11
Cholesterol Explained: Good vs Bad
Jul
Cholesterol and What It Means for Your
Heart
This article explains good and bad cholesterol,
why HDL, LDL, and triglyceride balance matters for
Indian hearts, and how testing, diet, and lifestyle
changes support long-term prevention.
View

***

**Directions**
Starting with the line that has "Cholesterol Explained: Good vs Bad", print each remaining line of the listing exactly.

**Task response**
Cholesterol Explained: Good vs Bad
Jul
Cholesterol and What It Means for Your
Heart
This article explains good and bad cholesterol,
why HDL, LDL, and triglyceride balance matters for
Indian hearts, and how testing, diet, and lifestyle
changes support long-term prevention.
View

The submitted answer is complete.